(A run of records)
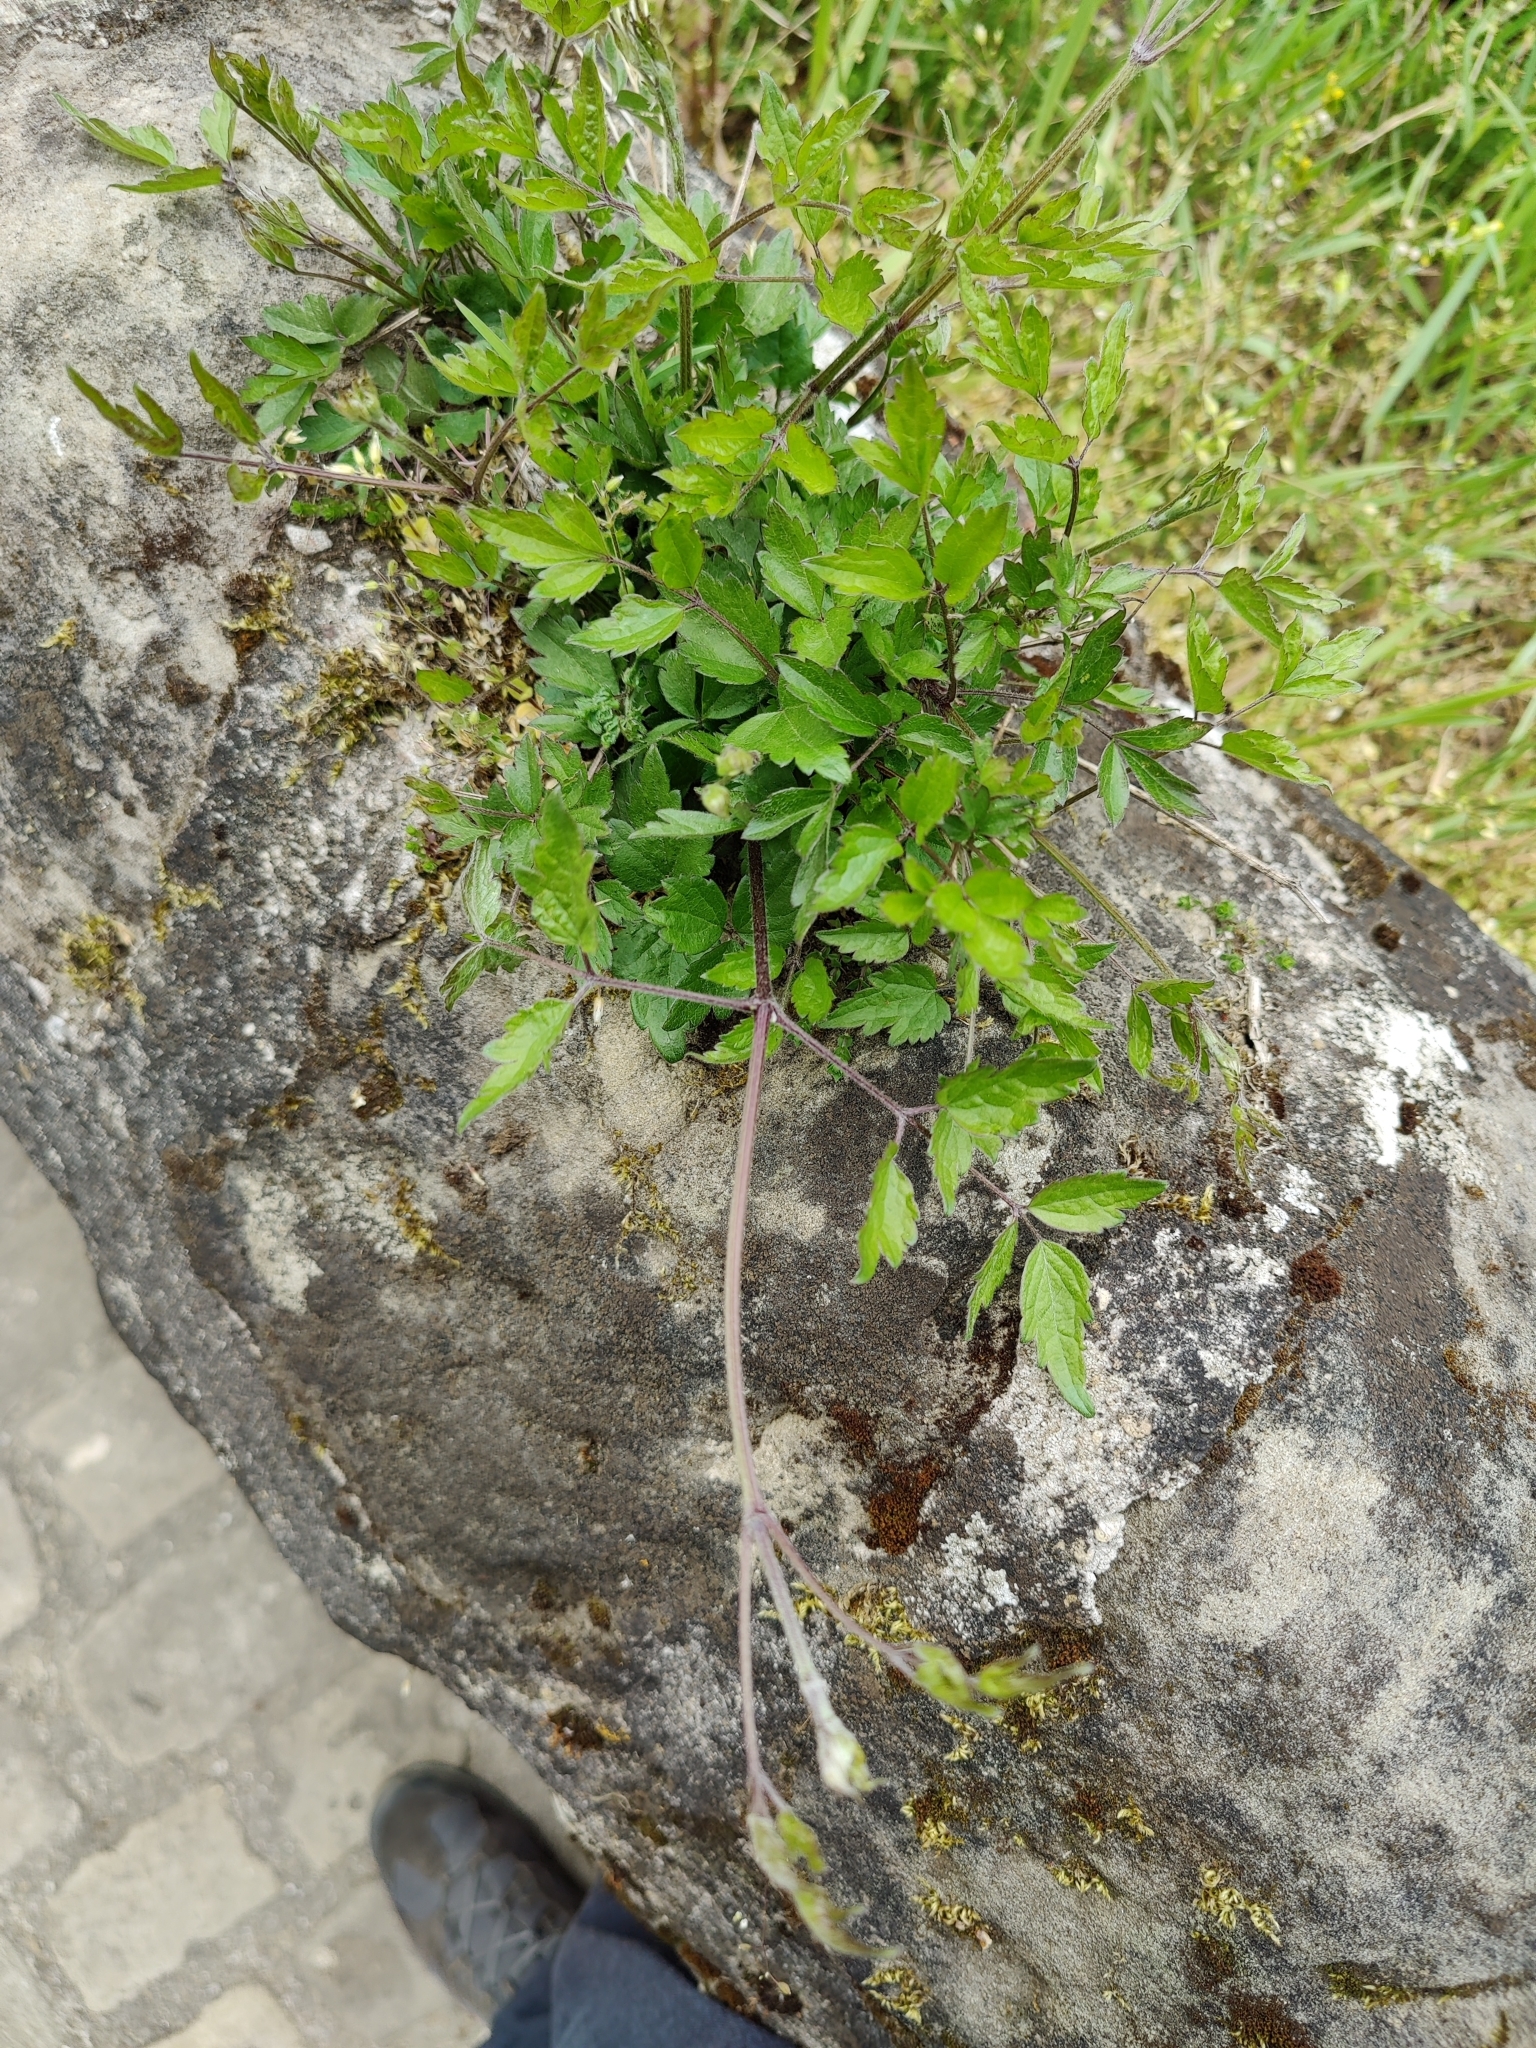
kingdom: Plantae
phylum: Tracheophyta
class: Magnoliopsida
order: Ranunculales
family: Ranunculaceae
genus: Clematis
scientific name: Clematis vitalba
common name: Evergreen clematis
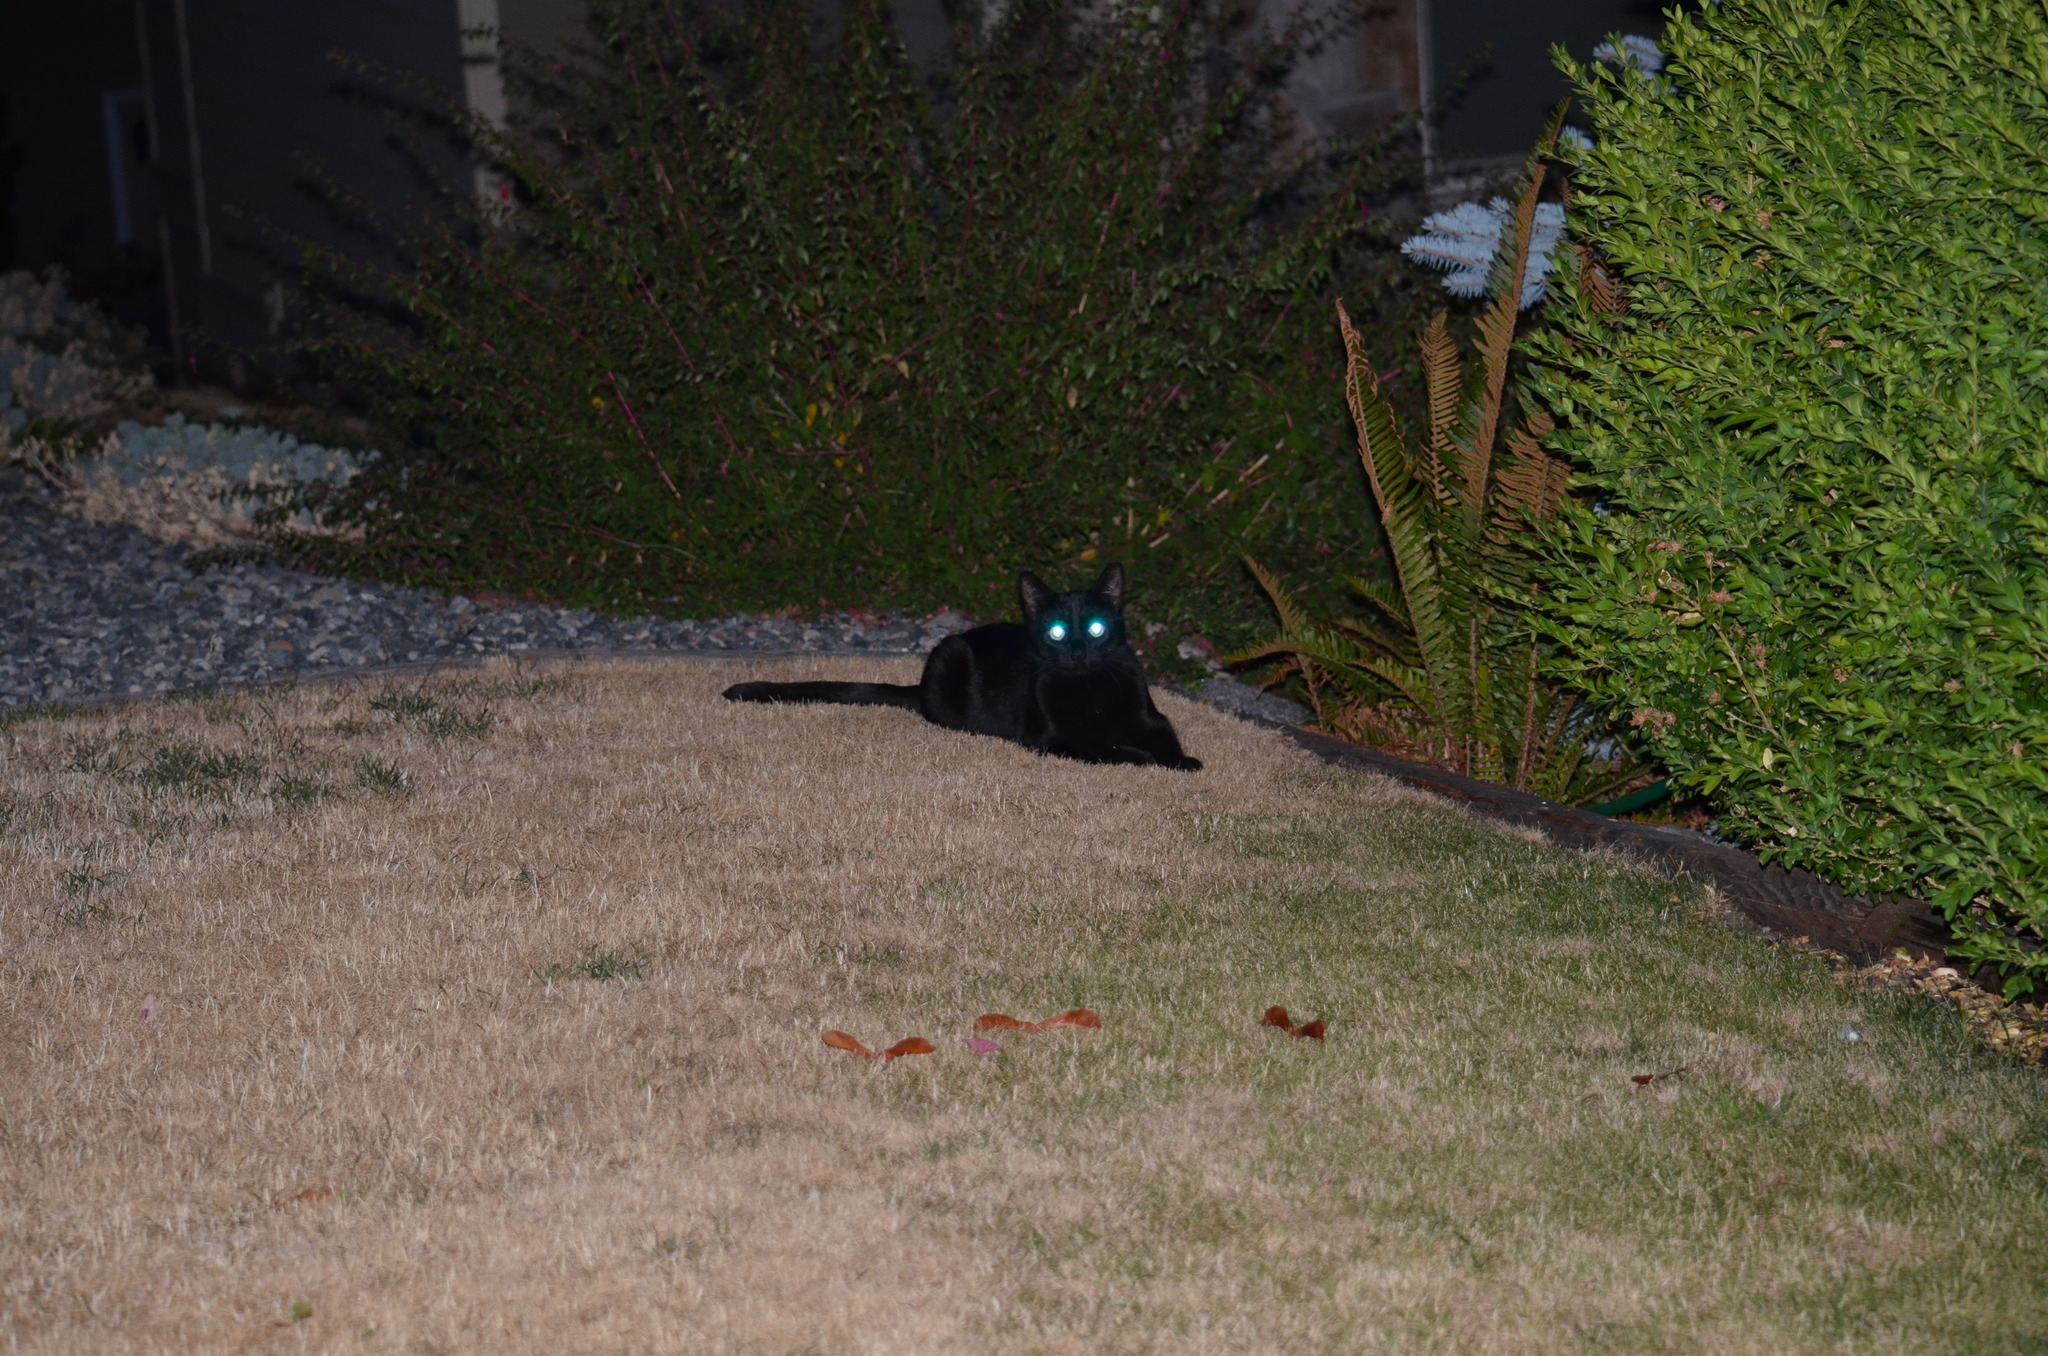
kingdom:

WHAT YOU NEED TO DO – Please return every line of the rows above word for word, leaving out the pictures.

TASK RESULT –
kingdom: Plantae
phylum: Tracheophyta
class: Magnoliopsida
order: Ranunculales
family: Ranunculaceae
genus: Clematis
scientific name: Clematis vitalba
common name: Evergreen clematis
kingdom:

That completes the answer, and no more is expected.